*** Data supplied ***

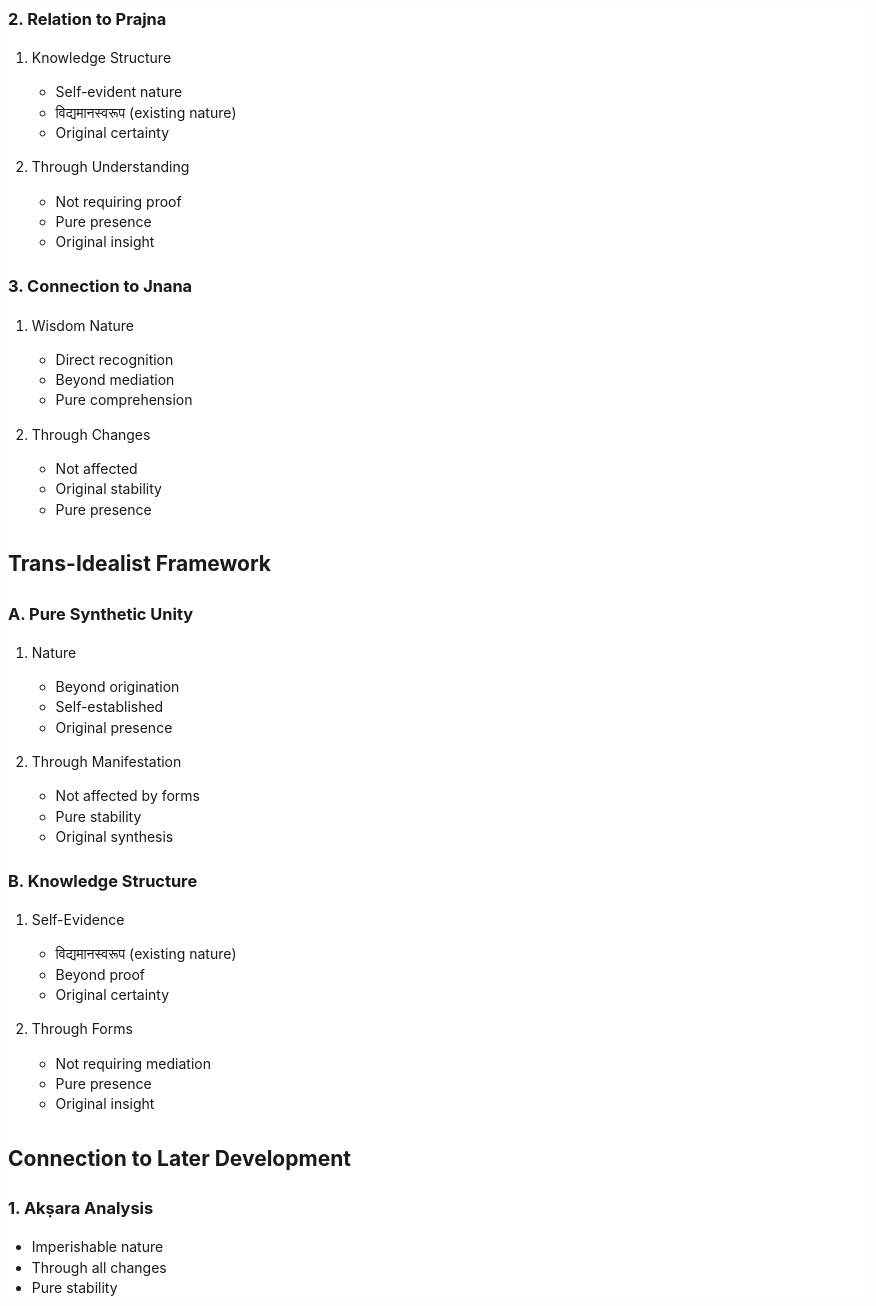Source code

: ### 2. Relation to Prajna
1. Knowledge Structure
   - Self-evident nature
   - विद्यमानस्वरूप (existing nature)
   - Original certainty

2. Through Understanding
   - Not requiring proof
   - Pure presence
   - Original insight

### 3. Connection to Jnana
1. Wisdom Nature
   - Direct recognition
   - Beyond mediation
   - Pure comprehension

2. Through Changes
   - Not affected
   - Original stability
   - Pure presence

## Trans-Idealist Framework

### A. Pure Synthetic Unity
1. Nature
   - Beyond origination
   - Self-established
   - Original presence

2. Through Manifestation
   - Not affected by forms
   - Pure stability
   - Original synthesis

### B. Knowledge Structure
1. Self-Evidence
   - विद्यमानस्वरूप (existing nature)
   - Beyond proof
   - Original certainty

2. Through Forms
   - Not requiring mediation
   - Pure presence
   - Original insight

## Connection to Later Development

### 1. Akṣara Analysis
- Imperishable nature
- Through all changes
- Pure stability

*** End of Data supplied ***

-- Goal of the exercise --
Look above for the line with "### 3. Connection to Jnana", then copy it and each later line exactly, stopping at the last line of the records.

-- Answer below --
### 3. Connection to Jnana
1. Wisdom Nature
   - Direct recognition
   - Beyond mediation
   - Pure comprehension

2. Through Changes
   - Not affected
   - Original stability
   - Pure presence

## Trans-Idealist Framework

### A. Pure Synthetic Unity
1. Nature
   - Beyond origination
   - Self-established
   - Original presence

2. Through Manifestation
   - Not affected by forms
   - Pure stability
   - Original synthesis

### B. Knowledge Structure
1. Self-Evidence
   - विद्यमानस्वरूप (existing nature)
   - Beyond proof
   - Original certainty

2. Through Forms
   - Not requiring mediation
   - Pure presence
   - Original insight

## Connection to Later Development

### 1. Akṣara Analysis
- Imperishable nature
- Through all changes
- Pure stability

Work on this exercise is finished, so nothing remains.